16. "The Old Codger’s Lament” by Carl Rakosi
Many older people reminisce about the way things used to be. If they’re very old, they may even remember a time when the countryside looked different. Many major cities didn’t even exist decades ago.
This poem follows an old man who laments that no one will listen to him. No one wants to hear his stories about how it used to be. He realizes, though, this isn’t against him. Rakosi believes that he lives in a time when no one will admit their age.
17. "The Four Ages of Man” by Anne Bradstreet
Bradstreet, an American Puritan poet from the 16th century, provided a tongue-in-cheek approach to looking at age. She pokes fun at each stage of life, from childhood to old age. Once everyone is ready to listen to the elderly, though, Bradstreet says they won’t speak. This paradox is part of life.
18. "Passing Through” by Stanley Kunitz
This poem was written as a reflection on Kunitz’s 79th birthday. Due to a freak accident, there was little record of Kunitz’s actual existence as a child—meaning he did not even have a birth certificate to acknowledge his date of birth. In the poem though Kunitz feels more settled. He realizes that life is only a phase, just like death.
19. "What I Learned from My Mother” by Julia Kasdore
Learning things from your mother is part of life. As she ages, she passes them down to you. Some things can’t be taught, though. They can only be learned through example. Comforting others, knowing the right things to say … these only come through example.

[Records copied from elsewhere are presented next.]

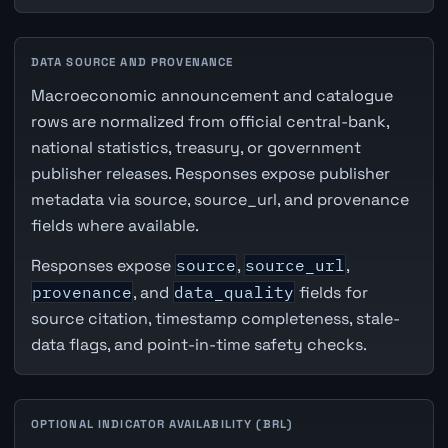
DATA SOURCE AND PROVENANCE
Macroeconomic announcement and catalogue
rows are normalized from official central-bank,
national statistics, treasury, or government
publisher releases. Responses expose publisher
metadata via source, source_url, and provenance
fields where available.
Responses expose
source
,
source_url
,
provenance
, and
data_quality
fields for
source citation, timestamp completeness, stale-
data flags, and point-in-time safety checks.
OPTIONAL INDICATOR AVAILABILITY (BRL)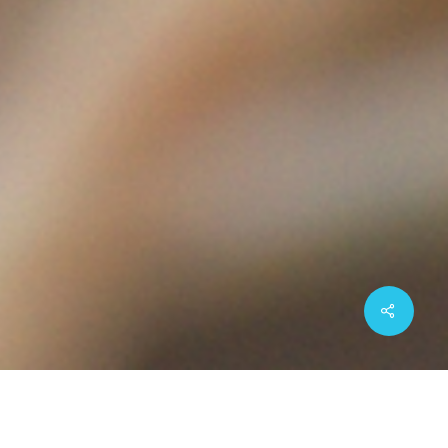
Share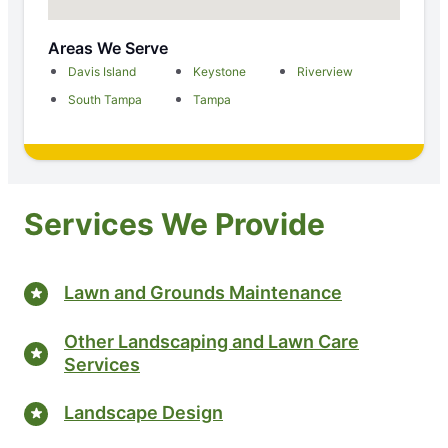
Areas We Serve
Davis Island
Keystone
Riverview
South Tampa
Tampa
Services We Provide
Lawn and Grounds Maintenance
Other Landscaping and Lawn Care
Services
Landscape Design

20. "On the Eve of A Birthday” by Timothy Steele
Hitting a momentous age often lends itself to contemplation. “On the Eve of A Birthday,” Steele thinks about his life and finds that he’s ultimately content with it.
Use the Gift of Poetry
You can use these poems to accompany a gift or a card. You can also post them on social media, and tag your loved one. Using the gift of poetry can bring a smile to anyone, especially those who write.